■ EXERCISE INSTRUCTIONS:
Please copy out all of the lines below word for word, keeping their order.
--- begin SUPPLIED RECORDS ---
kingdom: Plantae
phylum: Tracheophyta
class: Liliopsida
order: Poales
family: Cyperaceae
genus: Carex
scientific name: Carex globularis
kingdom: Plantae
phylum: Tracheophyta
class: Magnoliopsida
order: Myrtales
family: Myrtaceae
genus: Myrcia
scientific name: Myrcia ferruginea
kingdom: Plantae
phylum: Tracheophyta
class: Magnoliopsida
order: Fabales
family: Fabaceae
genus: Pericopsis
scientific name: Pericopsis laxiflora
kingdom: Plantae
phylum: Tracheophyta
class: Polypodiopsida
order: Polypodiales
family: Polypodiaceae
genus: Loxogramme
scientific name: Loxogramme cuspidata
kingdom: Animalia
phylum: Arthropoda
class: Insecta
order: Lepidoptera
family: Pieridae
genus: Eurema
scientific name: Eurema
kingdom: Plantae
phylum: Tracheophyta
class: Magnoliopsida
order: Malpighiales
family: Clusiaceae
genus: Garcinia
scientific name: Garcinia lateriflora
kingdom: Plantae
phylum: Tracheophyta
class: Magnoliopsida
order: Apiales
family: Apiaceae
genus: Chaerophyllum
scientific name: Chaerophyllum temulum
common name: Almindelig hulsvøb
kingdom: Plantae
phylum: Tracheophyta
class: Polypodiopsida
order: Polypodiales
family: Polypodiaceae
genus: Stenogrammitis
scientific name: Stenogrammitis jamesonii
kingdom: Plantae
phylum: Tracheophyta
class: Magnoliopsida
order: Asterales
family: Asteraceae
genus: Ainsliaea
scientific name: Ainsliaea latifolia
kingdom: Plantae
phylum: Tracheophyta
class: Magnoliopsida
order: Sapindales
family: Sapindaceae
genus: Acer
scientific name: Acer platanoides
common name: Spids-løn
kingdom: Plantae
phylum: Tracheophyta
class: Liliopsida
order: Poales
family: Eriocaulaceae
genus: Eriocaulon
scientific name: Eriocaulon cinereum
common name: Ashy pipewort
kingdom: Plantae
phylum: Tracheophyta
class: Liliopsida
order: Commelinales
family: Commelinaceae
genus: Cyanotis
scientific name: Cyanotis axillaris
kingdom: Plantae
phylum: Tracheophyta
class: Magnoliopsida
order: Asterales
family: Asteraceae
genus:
--- end SUPPLIED RECORDS ---
■ SOLUTION TO THE EXERCISE:
kingdom: Plantae
phylum: Tracheophyta
class: Liliopsida
order: Poales
family: Cyperaceae
genus: Carex
scientific name: Carex globularis
kingdom: Plantae
phylum: Tracheophyta
class: Magnoliopsida
order: Myrtales
family: Myrtaceae
genus: Myrcia
scientific name: Myrcia ferruginea
kingdom: Plantae
phylum: Tracheophyta
class: Magnoliopsida
order: Fabales
family: Fabaceae
genus: Pericopsis
scientific name: Pericopsis laxiflora
kingdom: Plantae
phylum: Tracheophyta
class: Polypodiopsida
order: Polypodiales
family: Polypodiaceae
genus: Loxogramme
scientific name: Loxogramme cuspidata
kingdom: Animalia
phylum: Arthropoda
class: Insecta
order: Lepidoptera
family: Pieridae
genus: Eurema
scientific name: Eurema
kingdom: Plantae
phylum: Tracheophyta
class: Magnoliopsida
order: Malpighiales
family: Clusiaceae
genus: Garcinia
scientific name: Garcinia lateriflora
kingdom: Plantae
phylum: Tracheophyta
class: Magnoliopsida
order: Apiales
family: Apiaceae
genus: Chaerophyllum
scientific name: Chaerophyllum temulum
common name: Almindelig hulsvøb
kingdom: Plantae
phylum: Tracheophyta
class: Polypodiopsida
order: Polypodiales
family: Polypodiaceae
genus: Stenogrammitis
scientific name: Stenogrammitis jamesonii
kingdom: Plantae
phylum: Tracheophyta
class: Magnoliopsida
order: Asterales
family: Asteraceae
genus: Ainsliaea
scientific name: Ainsliaea latifolia
kingdom: Plantae
phylum: Tracheophyta
class: Magnoliopsida
order: Sapindales
family: Sapindaceae
genus: Acer
scientific name: Acer platanoides
common name: Spids-løn
kingdom: Plantae
phylum: Tracheophyta
class: Liliopsida
order: Poales
family: Eriocaulaceae
genus: Eriocaulon
scientific name: Eriocaulon cinereum
common name: Ashy pipewort
kingdom: Plantae
phylum: Tracheophyta
class: Liliopsida
order: Commelinales
family: Commelinaceae
genus: Cyanotis
scientific name: Cyanotis axillaris
kingdom: Plantae
phylum: Tracheophyta
class: Magnoliopsida
order: Asterales
family: Asteraceae
genus:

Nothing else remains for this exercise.